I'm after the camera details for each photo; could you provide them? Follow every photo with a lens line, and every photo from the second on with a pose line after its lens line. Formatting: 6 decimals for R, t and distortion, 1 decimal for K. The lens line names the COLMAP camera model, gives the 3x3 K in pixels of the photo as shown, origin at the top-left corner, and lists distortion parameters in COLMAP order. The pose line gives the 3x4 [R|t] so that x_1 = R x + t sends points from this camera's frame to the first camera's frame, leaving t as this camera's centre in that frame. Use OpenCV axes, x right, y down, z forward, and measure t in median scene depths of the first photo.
* * *
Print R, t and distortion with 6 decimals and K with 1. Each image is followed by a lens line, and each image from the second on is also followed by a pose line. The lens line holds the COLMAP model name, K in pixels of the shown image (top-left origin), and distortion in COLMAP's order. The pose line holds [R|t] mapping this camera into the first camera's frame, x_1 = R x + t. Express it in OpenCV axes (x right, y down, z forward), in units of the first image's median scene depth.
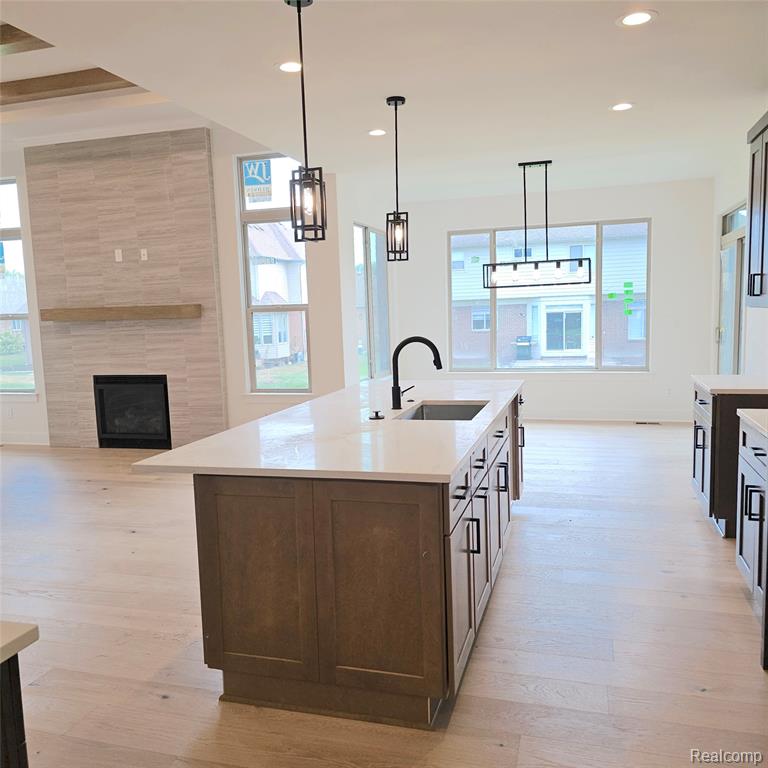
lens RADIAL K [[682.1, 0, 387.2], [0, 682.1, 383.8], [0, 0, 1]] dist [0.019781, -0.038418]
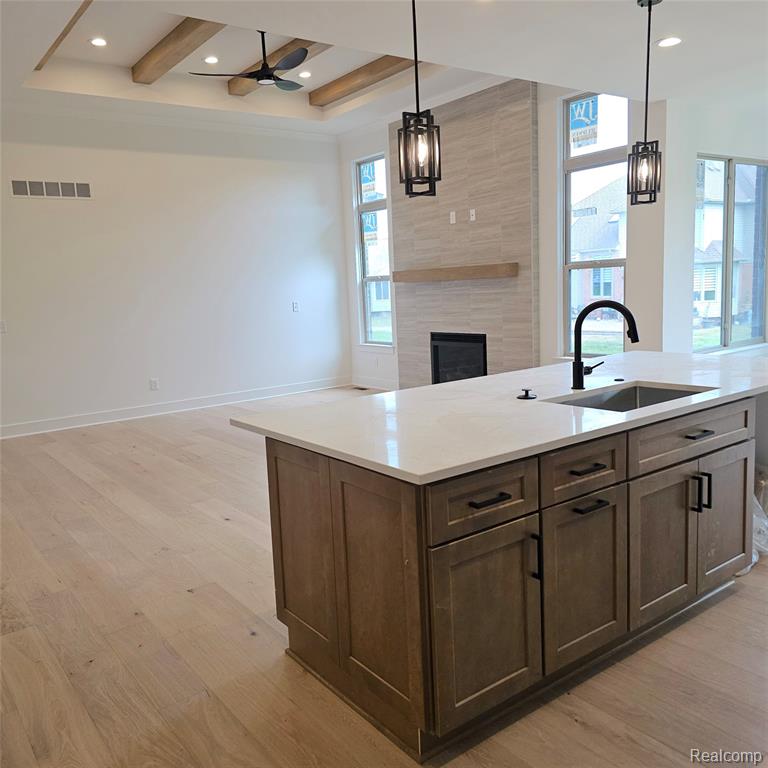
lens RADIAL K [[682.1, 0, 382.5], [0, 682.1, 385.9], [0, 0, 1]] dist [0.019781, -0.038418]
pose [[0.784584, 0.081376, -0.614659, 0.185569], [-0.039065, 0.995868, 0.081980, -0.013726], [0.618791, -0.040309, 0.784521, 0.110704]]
...
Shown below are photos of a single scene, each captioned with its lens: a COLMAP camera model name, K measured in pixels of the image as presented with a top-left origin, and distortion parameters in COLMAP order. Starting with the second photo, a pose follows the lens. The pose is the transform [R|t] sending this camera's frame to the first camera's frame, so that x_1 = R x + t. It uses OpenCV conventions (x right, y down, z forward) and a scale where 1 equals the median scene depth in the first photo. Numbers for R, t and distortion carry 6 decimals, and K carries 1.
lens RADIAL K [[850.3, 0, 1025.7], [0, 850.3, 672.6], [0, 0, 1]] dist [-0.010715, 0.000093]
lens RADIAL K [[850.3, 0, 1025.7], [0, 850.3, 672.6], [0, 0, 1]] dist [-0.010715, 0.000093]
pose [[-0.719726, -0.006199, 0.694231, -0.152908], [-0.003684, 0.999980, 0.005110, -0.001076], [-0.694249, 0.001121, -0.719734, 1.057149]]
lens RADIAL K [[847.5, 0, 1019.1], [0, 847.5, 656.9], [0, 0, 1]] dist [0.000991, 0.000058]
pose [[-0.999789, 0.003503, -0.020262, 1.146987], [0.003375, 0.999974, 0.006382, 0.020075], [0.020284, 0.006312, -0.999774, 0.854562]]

_Exercise prompt_
Write out, word for word, the lines from the one with "Print R, t and" up to and including the one with "385.9], [0, 0, 1]] dist [0.019781, -0.038418]". Leave the pictures out.

_Answer below_
Print R, t and distortion with 6 decimals and K with 1. Each image is followed by a lens line, and each image from the second on is also followed by a pose line. The lens line holds the COLMAP model name, K in pixels of the shown image (top-left origin), and distortion in COLMAP's order. The pose line holds [R|t] mapping this camera into the first camera's frame, x_1 = R x + t. Express it in OpenCV axes (x right, y down, z forward), in units of the first image's median scene depth.
lens RADIAL K [[682.1, 0, 387.2], [0, 682.1, 383.8], [0, 0, 1]] dist [0.019781, -0.038418]
lens RADIAL K [[682.1, 0, 382.5], [0, 682.1, 385.9], [0, 0, 1]] dist [0.019781, -0.038418]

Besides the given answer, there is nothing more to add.